Please edit the entries below by changing every "Thailand" to "Siam" and keeping everything else the same.

----------------------------------------

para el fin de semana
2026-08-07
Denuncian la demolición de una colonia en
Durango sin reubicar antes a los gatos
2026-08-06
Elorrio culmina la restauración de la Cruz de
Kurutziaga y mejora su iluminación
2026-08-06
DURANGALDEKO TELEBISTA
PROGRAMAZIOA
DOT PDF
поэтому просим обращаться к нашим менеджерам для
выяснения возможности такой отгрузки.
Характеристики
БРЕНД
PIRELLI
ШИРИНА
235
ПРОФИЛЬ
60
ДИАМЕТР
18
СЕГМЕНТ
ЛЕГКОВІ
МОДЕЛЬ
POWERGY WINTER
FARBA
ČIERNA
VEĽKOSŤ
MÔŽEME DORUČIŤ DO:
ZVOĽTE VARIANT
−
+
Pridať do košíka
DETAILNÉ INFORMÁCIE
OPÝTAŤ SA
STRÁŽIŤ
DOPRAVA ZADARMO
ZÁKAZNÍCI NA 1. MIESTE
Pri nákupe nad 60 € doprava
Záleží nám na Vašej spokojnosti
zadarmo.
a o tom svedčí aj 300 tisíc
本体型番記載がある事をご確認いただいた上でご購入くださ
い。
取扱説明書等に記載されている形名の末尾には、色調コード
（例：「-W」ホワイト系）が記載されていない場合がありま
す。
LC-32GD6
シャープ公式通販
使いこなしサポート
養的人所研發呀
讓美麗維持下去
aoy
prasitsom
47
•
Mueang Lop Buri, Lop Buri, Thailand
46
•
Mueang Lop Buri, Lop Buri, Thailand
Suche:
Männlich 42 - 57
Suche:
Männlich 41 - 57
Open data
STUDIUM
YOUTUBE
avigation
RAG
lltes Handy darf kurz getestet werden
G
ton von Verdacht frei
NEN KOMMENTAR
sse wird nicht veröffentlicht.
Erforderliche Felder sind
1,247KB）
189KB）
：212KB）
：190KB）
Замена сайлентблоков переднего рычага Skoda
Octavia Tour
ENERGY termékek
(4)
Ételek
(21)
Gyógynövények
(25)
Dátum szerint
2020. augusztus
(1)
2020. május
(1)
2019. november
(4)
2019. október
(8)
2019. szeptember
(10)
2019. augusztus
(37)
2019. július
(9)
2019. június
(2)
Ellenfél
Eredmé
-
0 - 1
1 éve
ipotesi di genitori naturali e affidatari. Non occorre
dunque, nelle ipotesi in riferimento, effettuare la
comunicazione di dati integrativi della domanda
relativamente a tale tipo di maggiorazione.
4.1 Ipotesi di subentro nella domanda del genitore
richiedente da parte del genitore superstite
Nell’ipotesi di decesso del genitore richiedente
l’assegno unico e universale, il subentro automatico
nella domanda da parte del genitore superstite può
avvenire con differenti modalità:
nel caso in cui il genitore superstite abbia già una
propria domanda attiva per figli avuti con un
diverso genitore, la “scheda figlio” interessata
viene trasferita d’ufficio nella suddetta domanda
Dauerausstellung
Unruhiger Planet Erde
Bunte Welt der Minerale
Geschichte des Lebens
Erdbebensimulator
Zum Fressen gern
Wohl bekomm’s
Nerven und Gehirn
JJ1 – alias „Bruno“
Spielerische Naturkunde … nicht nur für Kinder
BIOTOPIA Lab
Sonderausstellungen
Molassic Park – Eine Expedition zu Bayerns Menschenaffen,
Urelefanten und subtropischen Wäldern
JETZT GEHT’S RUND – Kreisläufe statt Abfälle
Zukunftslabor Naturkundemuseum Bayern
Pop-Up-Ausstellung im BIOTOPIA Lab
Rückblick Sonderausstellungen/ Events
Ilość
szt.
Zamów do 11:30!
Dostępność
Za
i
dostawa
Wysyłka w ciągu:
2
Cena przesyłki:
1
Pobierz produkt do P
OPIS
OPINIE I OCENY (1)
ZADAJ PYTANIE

----------------------------------------

• ANSWER SPACE
para el fin de semana
2026-08-07
Denuncian la demolición de una colonia en
Durango sin reubicar antes a los gatos
2026-08-06
Elorrio culmina la restauración de la Cruz de
Kurutziaga y mejora su iluminación
2026-08-06
DURANGALDEKO TELEBISTA
PROGRAMAZIOA
DOT PDF
поэтому просим обращаться к нашим менеджерам для
выяснения возможности такой отгрузки.
Характеристики
БРЕНД
PIRELLI
ШИРИНА
235
ПРОФИЛЬ
60
ДИАМЕТР
18
СЕГМЕНТ
ЛЕГКОВІ
МОДЕЛЬ
POWERGY WINTER
FARBA
ČIERNA
VEĽKOSŤ
MÔŽEME DORUČIŤ DO:
ZVOĽTE VARIANT
−
+
Pridať do košíka
DETAILNÉ INFORMÁCIE
OPÝTAŤ SA
STRÁŽIŤ
DOPRAVA ZADARMO
ZÁKAZNÍCI NA 1. MIESTE
Pri nákupe nad 60 € doprava
Záleží nám na Vašej spokojnosti
zadarmo.
a o tom svedčí aj 300 tisíc
本体型番記載がある事をご確認いただいた上でご購入くださ
い。
取扱説明書等に記載されている形名の末尾には、色調コード
（例：「-W」ホワイト系）が記載されていない場合がありま
す。
LC-32GD6
シャープ公式通販
使いこなしサポート
養的人所研發呀
讓美麗維持下去
aoy
prasitsom
47
•
Mueang Lop Buri, Lop Buri, Siam
46
•
Mueang Lop Buri, Lop Buri, Siam
Suche:
Männlich 42 - 57
Suche:
Männlich 41 - 57
Open data
STUDIUM
YOUTUBE
avigation
RAG
lltes Handy darf kurz getestet werden
G
ton von Verdacht frei
NEN KOMMENTAR
sse wird nicht veröffentlicht.
Erforderliche Felder sind
1,247KB）
189KB）
：212KB）
：190KB）
Замена сайлентблоков переднего рычага Skoda
Octavia Tour
ENERGY termékek
(4)
Ételek
(21)
Gyógynövények
(25)
Dátum szerint
2020. augusztus
(1)
2020. május
(1)
2019. november
(4)
2019. október
(8)
2019. szeptember
(10)
2019. augusztus
(37)
2019. július
(9)
2019. június
(2)
Ellenfél
Eredmé
-
0 - 1
1 éve
ipotesi di genitori naturali e affidatari. Non occorre
dunque, nelle ipotesi in riferimento, effettuare la
comunicazione di dati integrativi della domanda
relativamente a tale tipo di maggiorazione.
4.1 Ipotesi di subentro nella domanda del genitore
richiedente da parte del genitore superstite
Nell’ipotesi di decesso del genitore richiedente
l’assegno unico e universale, il subentro automatico
nella domanda da parte del genitore superstite può
avvenire con differenti modalità:
nel caso in cui il genitore superstite abbia già una
propria domanda attiva per figli avuti con un
diverso genitore, la “scheda figlio” interessata
viene trasferita d’ufficio nella suddetta domanda
Dauerausstellung
Unruhiger Planet Erde
Bunte Welt der Minerale
Geschichte des Lebens
Erdbebensimulator
Zum Fressen gern
Wohl bekomm’s
Nerven und Gehirn
JJ1 – alias „Bruno“
Spielerische Naturkunde … nicht nur für Kinder
BIOTOPIA Lab
Sonderausstellungen
Molassic Park – Eine Expedition zu Bayerns Menschenaffen,
Urelefanten und subtropischen Wäldern
JETZT GEHT’S RUND – Kreisläufe statt Abfälle
Zukunftslabor Naturkundemuseum Bayern
Pop-Up-Ausstellung im BIOTOPIA Lab
Rückblick Sonderausstellungen/ Events
Ilość
szt.
Zamów do 11:30!
Dostępność
Za
i
dostawa
Wysyłka w ciągu:
2
Cena przesyłki:
1
Pobierz produkt do P
OPIS
OPINIE I OCENY (1)
ZADAJ PYTANIE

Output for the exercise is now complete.